Hamas media said Friday’s shootings signaled the start of a crackdown, under the rallying cry of “choking the necks of the collaborators.” It was the largest number of suspected informers killed by Hamas in a single day since it seized Gaza in 2007.
The Majd website, which is close to the Hamas security services, said suspects would now be dealt with “in the field” rather than in the courts in order to create deterrence.
Hamas said it would not release the names of those killed because it wanted to protect the reputation of their families. 
The Palestinian Center for Human Rights said two of those killed Friday were women. It called for an immediate halt to what it said were “extra-judicial executions.”
The killings came a day after an Israeli airstrike on a house in southern Gaza killed three senior military leaders of Hamas. The three had played a key role in expanding Hamas’ military capabilities, including building a network of attack tunnels into Israel and smuggling weapons.
Earlier in the week, another strike killed the wife and two children of Mohammed Deif, the shadowy leader of the Hamas military wing. Deif’s fate remains unclear.
Friday’s events began with the shooting of 11 alleged informants at the Gaza City police headquarters in the morning. Of the 11, two were women, the Palestinian rights center said.
Later in the day, seven people were killed outside the city’s downtown Al-Omari mosque as worshippers wrapped up noon prayers. Photos from the incident posted on several Palestinian websites showed several hundred people gathered near the scene.
The photos showed masked, black-clad gunmen leading several men with bags over their heads to a wall.
Witness Ayman Sharif, 42, said a piece of paper was affixed to the wall above the head of each of the seven, with his initials and his alleged crime.
Sharif quoted one of the gunmen as saying the seven “had sold their souls to the enemy for a cheap price” and had caused killing and destruction. The commander of the group then gave the order to the others to open fire with their automatic rifles. He said the bodies were collected by an ambulance and the gunmen left.
Friday’s killing marked the third time since the outbreak of the Israel-Hamas war six weeks ago that Hamas announced the killing of alleged collaborators. On Thursday, Majd said seven people were arrested on suspicion of working with Israel and that three of them were killed. In pinpointing the whereabouts of the Hamas commanders, Israel likely relied to some extent on local informers. Israel has maintained a network of informers despite its withdrawal from Gaza in 2005, at times using blackmail or the lure of exit permits to win cooperation.
Since Israel-Hamas fighting erupted on July 8, at least 2,091 Palestinians have been killed in the coastal territory, according to Gaza health official Ashraf Al-Kidra.
The renewed fighting dashed hopes for a lasting truce. Earlier this week, Hamas rejected an Egyptian truce proposal under which Israel would gradually ease its blockade of Gaza, without giving specific commitments.
Hamas demands a lifting of the border closure imposed by Israel and Egypt after the group’s takeover of the coastal strip in 2007.

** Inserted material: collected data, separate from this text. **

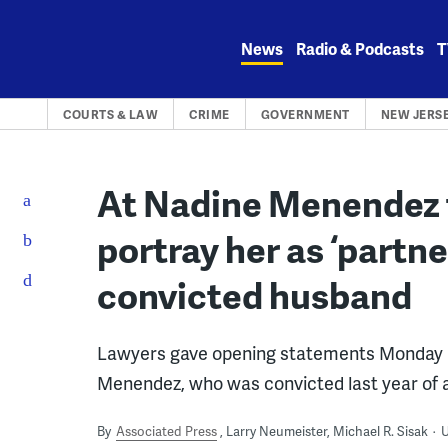
Skip
to
News
Radio & Podcasts
T
content
COURTS & LAW
CRIME
GOVERNMENT
NEW JERS
At Nadine Menendez t
portray her as ‘partne
convicted husband
Lawyers gave opening statements Monday in t
Menendez, who was convicted last year of a
By
Associated Press
Larry Neumeister, Michael R. Sisak
U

Despite the crisis, Palestinian President Mahmoud Abbas met Hamas political chief Khaled Mashaal in Qatar to push Hamas negotiators to return to cease-fire talks, and to encourage Qatar to support Egyptian cease-fire efforts, a Palestinian official said.
Abbas flew to Egypt later Friday to meet with Egyptian intelligence officials to discuss cease-fire efforts, the official added, speaking on condition of anonymity to discuss issues related to the negotiations. Abbas is scheduled to meet with Egyptian President Abdel Fattah El-Sissi during a three-day visit to Egypt.